_ABOUT THIS EXERCISE_
For this exercise, output the entries below exactly from the line that holds "it’s messy but the best way to evenly" to the line that holds "playing in a tournament", both ends included. No pictures belong in the copy.

*** INFORMATION SUPPLIED ***

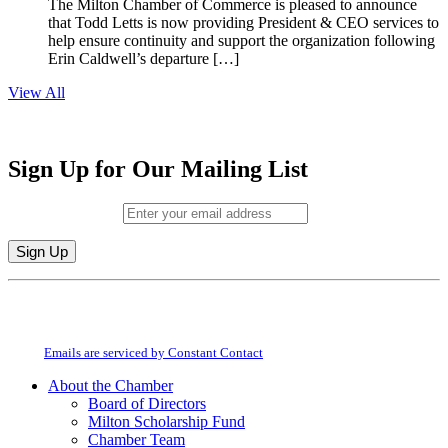
The Milton Chamber of Commerce is pleased to announce
that Todd Letts is now providing President & CEO services to
help ensure continuity and support the organization following
Erin Caldwell’s departure […]
View All
Sign Up for Our Mailing List
Email (required)
*
Constant
By submitting this form, you are consenting to receive marketing emails from:
Contact
Milton Chamber of Commerce. You can revoke your consent to receive emails
Use.
at any time by using the SafeUnsubscribe® link, found at the bottom of every
Please
email.
Emails are serviced by Constant Contact
leave
this
About the Chamber
field
Board of Directors
blank.
Milton Scholarship Fund
Chamber Team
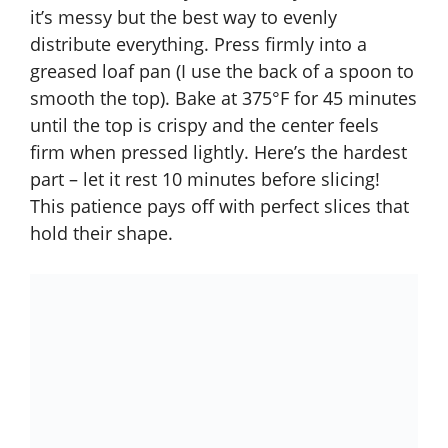
it’s messy but the best way to evenly
distribute everything. Press firmly into a
greased loaf pan (I use the back of a spoon to
smooth the top). Bake at 375°F for 45 minutes
until the top is crispy and the center feels
firm when pressed lightly. Here’s the hardest
part – let it rest 10 minutes before slicing!
This patience pays off with perfect slices that
hold their shape.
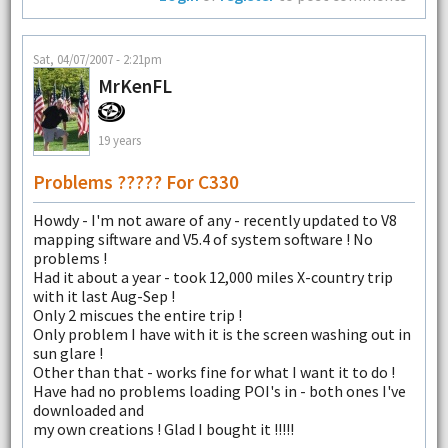
Sat, 04/07/2007 - 2:21pm
MrKenFL
19 years
Problems ????? For C330
Howdy - I'm not aware of any - recently updated to V8
mapping siftware and V5.4 of system software ! No
problems !
Had it about a year - took 12,000 miles X-country trip
with it last Aug-Sep !
Only 2 miscues the entire trip !
Only problem I have with it is the screen washing out in
sun glare !
Other than that - works fine for what I want it to do !
Have had no problems loading POI's in - both ones I've
downloaded and
my own creations ! Glad I bought it !!!!!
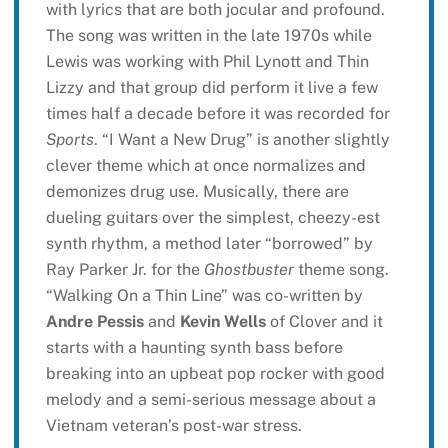
with lyrics that are both jocular and profound.
The song was written in the late 1970s while
Lewis was working with Phil Lynott and Thin
Lizzy and that group did perform it live a few
times half a decade before it was recorded for
Sports
. “I Want a New Drug” is another slightly
clever theme which at once normalizes and
demonizes drug use. Musically, there are
dueling guitars over the simplest, cheezy-est
synth rhythm, a method later “borrowed” by
Ray Parker Jr. for the
Ghostbuster
theme song.
“Walking On a Thin Line” was co-written by
Andre Pessis
and
Kevin Wells
of Clover and it
starts with a haunting synth bass before
breaking into an upbeat pop rocker with good
melody and a semi-serious message about a
Vietnam veteran’s post-war stress.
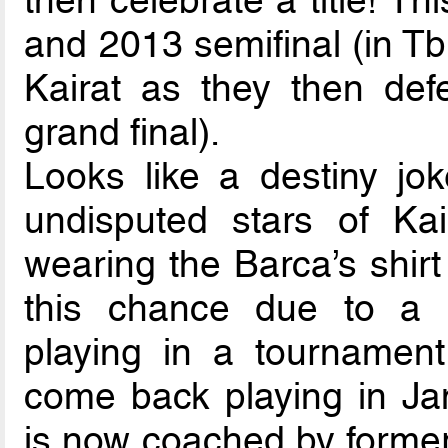
then celebrate a title! T
and 2013 semifinal (in Tbil
Kairat as they then de
grand final).
Looks like a destiny jo
undisputed stars of Ka
wearing the Barca’s shirt 
this chance due to a 
playing in a tournament
come back playing in Jan
is now coached by forme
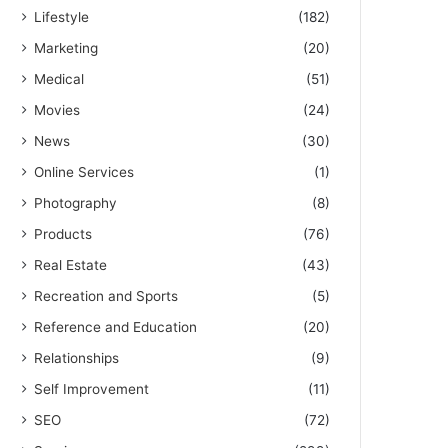
Lifestyle
(182)
Marketing
(20)
Medical
(51)
Movies
(24)
News
(30)
Online Services
(1)
Photography
(8)
Products
(76)
Real Estate
(43)
Recreation and Sports
(5)
Reference and Education
(20)
Relationships
(9)
Self Improvement
(11)
SEO
(72)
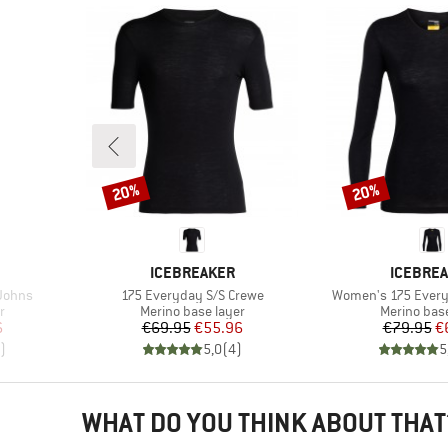
20%
20%
Discount
Discount
BRAND
BRAND
ICEBREAKER
ICEBRE
Item(s)
Item(s)
Johns
175 Everyday S/S Crewe
Women's 175 Every
Product group
Product gr
r
Merino base layer
Merino base
d Price
Price
Reduced Price
Pr
Re
6
€69.95
€55.96
€79.95
€
)
5,0
(
4
)
5
WHAT DO YOU THINK ABOUT THAT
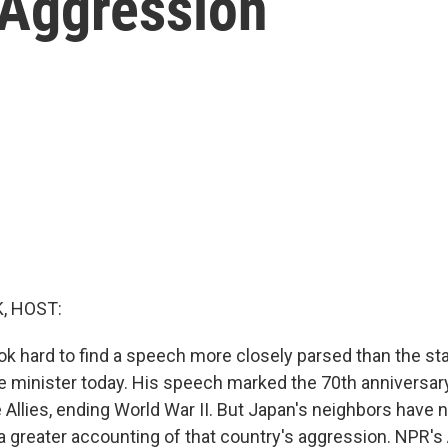
 Aggression
, HOST:
ook hard to find a speech more closely parsed than the s
e minister today. His speech marked the 70th anniversar
 Allies, ending World War II. But Japan's neighbors have 
a greater accounting of that country's aggression. NPR'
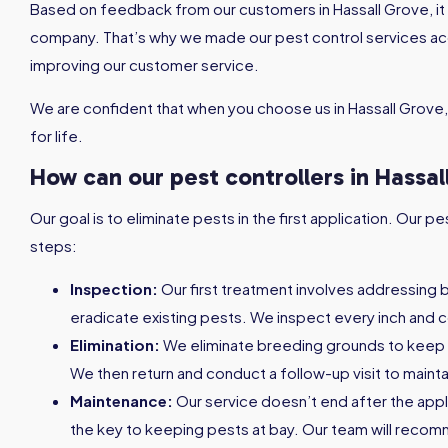
Based on feedback from our customers in Hassall Grove, it i
company. That’s why we made our pest control services a
improving our customer service.
We are confident that when you choose us in Hassall Grove,
for life.
How can our pest controllers in Hassal
Our goal is to eliminate pests in the first application. Our
steps:
Inspection:
Our first treatment involves addressing 
eradicate existing pests. We inspect every inch and c
Elimination:
We eliminate breeding grounds to keep
We then return and conduct a follow-up visit to maint
Maintenance:
Our service doesn’t end after the appl
the key to keeping pests at bay. Our team will reco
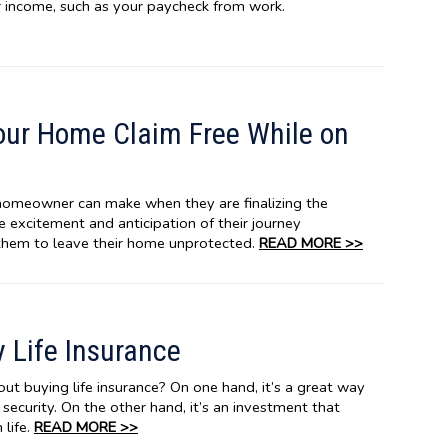
ar income, such as your paycheck from work.
our Home Claim Free While on
homeowner can make when they are finalizing the
the excitement and anticipation of their journey
them to leave their home unprotected.
READ MORE >>
 Life Insurance
t buying life insurance? On one hand, it’s a great way
l security. On the other hand, it’s an investment that
 life.
READ MORE >>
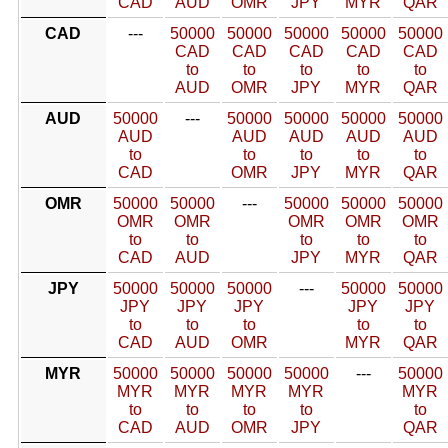
CAD
AUD
OMR
JPY
MYR
QAR
CAD
---
50000
50000
50000
50000
50000
CAD
CAD
CAD
CAD
CAD
to
to
to
to
to
AUD
OMR
JPY
MYR
QAR
AUD
50000
---
50000
50000
50000
50000
AUD
AUD
AUD
AUD
AUD
to
to
to
to
to
CAD
OMR
JPY
MYR
QAR
OMR
50000
50000
---
50000
50000
50000
OMR
OMR
OMR
OMR
OMR
to
to
to
to
to
CAD
AUD
JPY
MYR
QAR
JPY
50000
50000
50000
---
50000
50000
JPY
JPY
JPY
JPY
JPY
to
to
to
to
to
CAD
AUD
OMR
MYR
QAR
MYR
50000
50000
50000
50000
---
50000
MYR
MYR
MYR
MYR
MYR
to
to
to
to
to
CAD
AUD
OMR
JPY
QAR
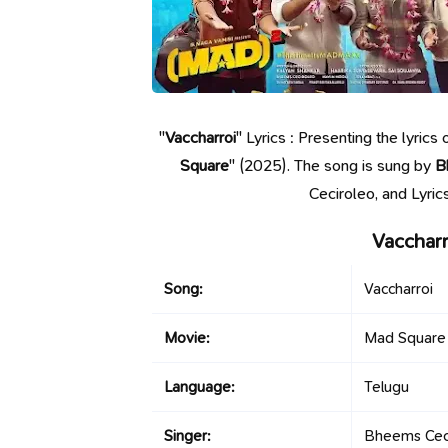
"
Vaccharroi
" Lyrics : Presenting the lyric
Square
" (2025). The song is sung by
B
Ceciroleo, and Lyri
Vaccharr
Song:
Vaccharroi
Movie:
Mad Square
Language:
Telugu
Singer:
Bheems Cec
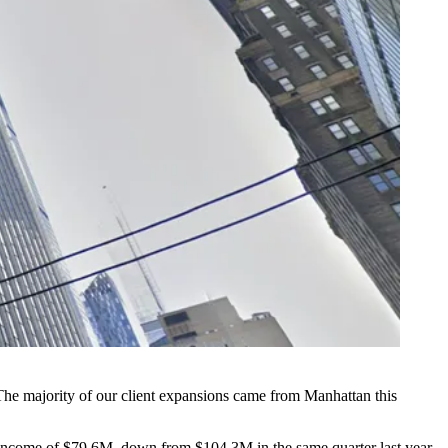
he majority of our client expansions came from Manhattan this
 income of $79.6M, down from $104.3M in the same quarter last year.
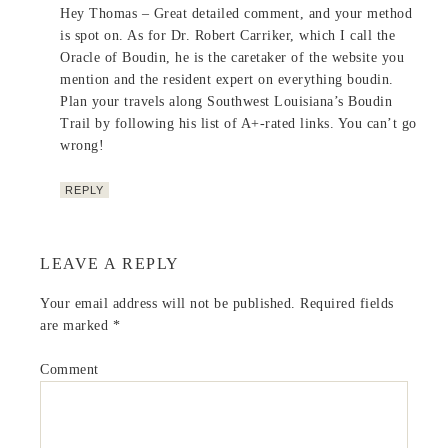
Hey Thomas – Great detailed comment, and your method
is spot on. As for Dr. Robert Carriker, which I call the
Oracle of Boudin, he is the caretaker of the website you
mention and the resident expert on everything boudin.
Plan your travels along Southwest Louisiana’s Boudin
Trail by following his list of A+-rated links. You can’t go
wrong!
REPLY
LEAVE A REPLY
Your email address will not be published.
Required fields
are marked
*
Comment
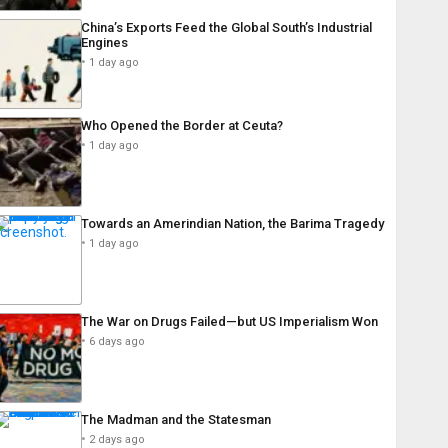
China’s Exports Feed the Global South’s Industrial
Engines
1 day ago
Who Opened the Border at Ceuta?
1 day ago
Towards an Amerindian Nation, the Barima Tragedy
1 day ago
The War on Drugs Failed—but US Imperialism Won
6 days ago
The Madman and the Statesman
2 days ago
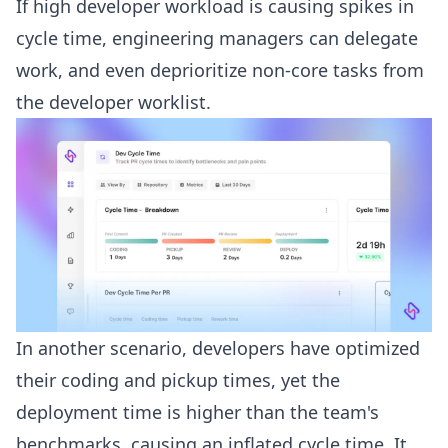
If high developer workload is causing spikes in
cycle time, engineering managers can delegate
work, and even deprioritize non-core tasks from
the developer worklist.
In another scenario, developers have optimized
their coding and pickup times, yet the
deployment time is higher than the team's
benchmarks, causing an inflated cycle time. It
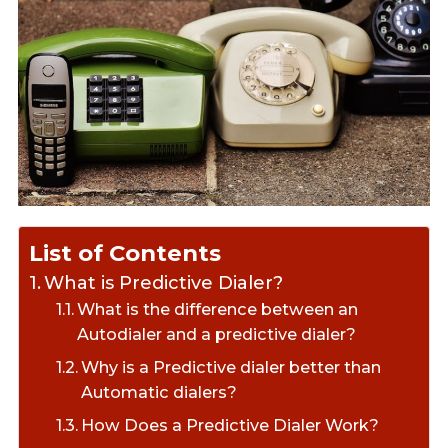
List of Contents
What is Predictive Dialer?
What is the difference between an
Autodialer and a predictive dialer?
Why is a Predictive dialer better than
Automatic dialers?
How Does a Predictive Dialer Work?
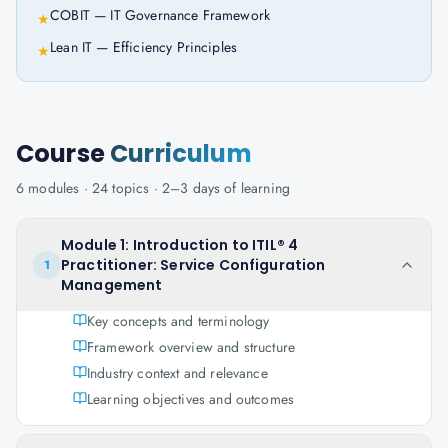
COBIT — IT Governance Framework
★
Lean IT — Efficiency Principles
★
Course
Curriculum
6
modules ·
24
topics ·
2–3 days
of learning
Module 1: Introduction to ITIL® 4
Practitioner: Service Configuration
1
Management
Key concepts and terminology
Framework overview and structure
Industry context and relevance
Learning objectives and outcomes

***

_EXERCISE SOLUTION_
it’s messy but the best way to evenly
distribute everything. Press firmly into a
greased loaf pan (I use the back of a spoon to
smooth the top). Bake at 375°F for 45 minutes
until the top is crispy and the center feels
firm when pressed lightly. Here’s the hardest
part – let it rest 10 minutes before slicing!
This patience pays off with perfect slices that
hold their shape.
Sat, 04/07/2007 - 2:21pm
MrKenFL
19 years
Problems ????? For C330
Howdy - I'm not aware of any - recently updated to V8
mapping siftware and V5.4 of system software ! No
problems !
Had it about a year - took 12,000 miles X-country trip
with it last Aug-Sep !
Only 2 miscues the entire trip !
Only problem I have with it is the screen washing out in
sun glare !
Other than that - works fine for what I want it to do !
Have had no problems loading POI's in - both ones I've
downloaded and
my own creations ! Glad I bought it !!!!!
with lyrics that are both jocular and profound.
The song was written in the late 1970s while
Lewis was working with Phil Lynott and Thin
Lizzy and that group did perform it live a few
times half a decade before it was recorded for
Sports
. “I Want a New Drug” is another slightly
clever theme which at once normalizes and
demonizes drug use. Musically, there are
dueling guitars over the simplest, cheezy-est
synth rhythm, a method later “borrowed” by
Ray Parker Jr. for the
Ghostbuster
theme song.
“Walking On a Thin Line” was co-written by
Andre Pessis
and
Kevin Wells
of Clover and it
starts with a haunting synth bass before
breaking into an upbeat pop rocker with good
melody and a semi-serious message about a
Vietnam veteran’s post-war stress.
then celebrate a title! T
and 2013 semifinal (in Tbil
Kairat as they then de
grand final).
Looks like a destiny jo
undisputed stars of Ka
wearing the Barca’s shirt 
this chance due to a 
playing in a tournament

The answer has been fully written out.